Source data:

- Opening Delimiter -

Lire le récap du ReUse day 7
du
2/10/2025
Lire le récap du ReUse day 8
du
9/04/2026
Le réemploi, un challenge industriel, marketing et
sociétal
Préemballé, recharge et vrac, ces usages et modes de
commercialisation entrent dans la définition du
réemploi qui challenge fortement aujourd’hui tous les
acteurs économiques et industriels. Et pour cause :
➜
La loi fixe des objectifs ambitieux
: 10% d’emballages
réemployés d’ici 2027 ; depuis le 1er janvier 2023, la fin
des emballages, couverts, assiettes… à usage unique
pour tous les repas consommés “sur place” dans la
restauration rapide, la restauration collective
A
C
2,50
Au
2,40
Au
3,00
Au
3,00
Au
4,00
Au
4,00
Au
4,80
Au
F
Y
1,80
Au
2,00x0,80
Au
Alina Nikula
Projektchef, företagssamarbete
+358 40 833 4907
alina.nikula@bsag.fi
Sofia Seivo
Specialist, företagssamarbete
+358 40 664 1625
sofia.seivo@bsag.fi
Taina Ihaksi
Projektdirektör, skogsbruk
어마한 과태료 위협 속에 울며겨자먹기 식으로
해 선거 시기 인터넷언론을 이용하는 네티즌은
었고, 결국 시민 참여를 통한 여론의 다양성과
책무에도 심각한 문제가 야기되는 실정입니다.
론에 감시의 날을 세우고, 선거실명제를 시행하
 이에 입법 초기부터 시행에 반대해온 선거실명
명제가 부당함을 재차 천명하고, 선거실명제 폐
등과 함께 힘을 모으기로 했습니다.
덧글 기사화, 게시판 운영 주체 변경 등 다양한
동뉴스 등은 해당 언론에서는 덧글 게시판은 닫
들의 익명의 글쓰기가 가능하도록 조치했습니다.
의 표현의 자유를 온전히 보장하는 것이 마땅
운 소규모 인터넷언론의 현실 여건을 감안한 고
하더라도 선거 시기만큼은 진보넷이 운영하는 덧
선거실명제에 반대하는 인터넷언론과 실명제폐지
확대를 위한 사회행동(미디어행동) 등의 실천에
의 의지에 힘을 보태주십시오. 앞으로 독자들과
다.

- Closing Delimiter -

**Task to carry out:** Copy out each entry once more, character for character.

**Task result:**
Lire le récap du ReUse day 7
du
2/10/2025
Lire le récap du ReUse day 8
du
9/04/2026
Le réemploi, un challenge industriel, marketing et
sociétal
Préemballé, recharge et vrac, ces usages et modes de
commercialisation entrent dans la définition du
réemploi qui challenge fortement aujourd’hui tous les
acteurs économiques et industriels. Et pour cause :
➜
La loi fixe des objectifs ambitieux
: 10% d’emballages
réemployés d’ici 2027 ; depuis le 1er janvier 2023, la fin
des emballages, couverts, assiettes… à usage unique
pour tous les repas consommés “sur place” dans la
restauration rapide, la restauration collective
A
C
2,50
Au
2,40
Au
3,00
Au
3,00
Au
4,00
Au
4,00
Au
4,80
Au
F
Y
1,80
Au
2,00x0,80
Au
Alina Nikula
Projektchef, företagssamarbete
+358 40 833 4907
alina.nikula@bsag.fi
Sofia Seivo
Specialist, företagssamarbete
+358 40 664 1625
sofia.seivo@bsag.fi
Taina Ihaksi
Projektdirektör, skogsbruk
어마한 과태료 위협 속에 울며겨자먹기 식으로
해 선거 시기 인터넷언론을 이용하는 네티즌은
었고, 결국 시민 참여를 통한 여론의 다양성과
책무에도 심각한 문제가 야기되는 실정입니다.
론에 감시의 날을 세우고, 선거실명제를 시행하
 이에 입법 초기부터 시행에 반대해온 선거실명
명제가 부당함을 재차 천명하고, 선거실명제 폐
등과 함께 힘을 모으기로 했습니다.
덧글 기사화, 게시판 운영 주체 변경 등 다양한
동뉴스 등은 해당 언론에서는 덧글 게시판은 닫
들의 익명의 글쓰기가 가능하도록 조치했습니다.
의 표현의 자유를 온전히 보장하는 것이 마땅
운 소규모 인터넷언론의 현실 여건을 감안한 고
하더라도 선거 시기만큼은 진보넷이 운영하는 덧
선거실명제에 반대하는 인터넷언론과 실명제폐지
확대를 위한 사회행동(미디어행동) 등의 실천에
의 의지에 힘을 보태주십시오. 앞으로 독자들과
다.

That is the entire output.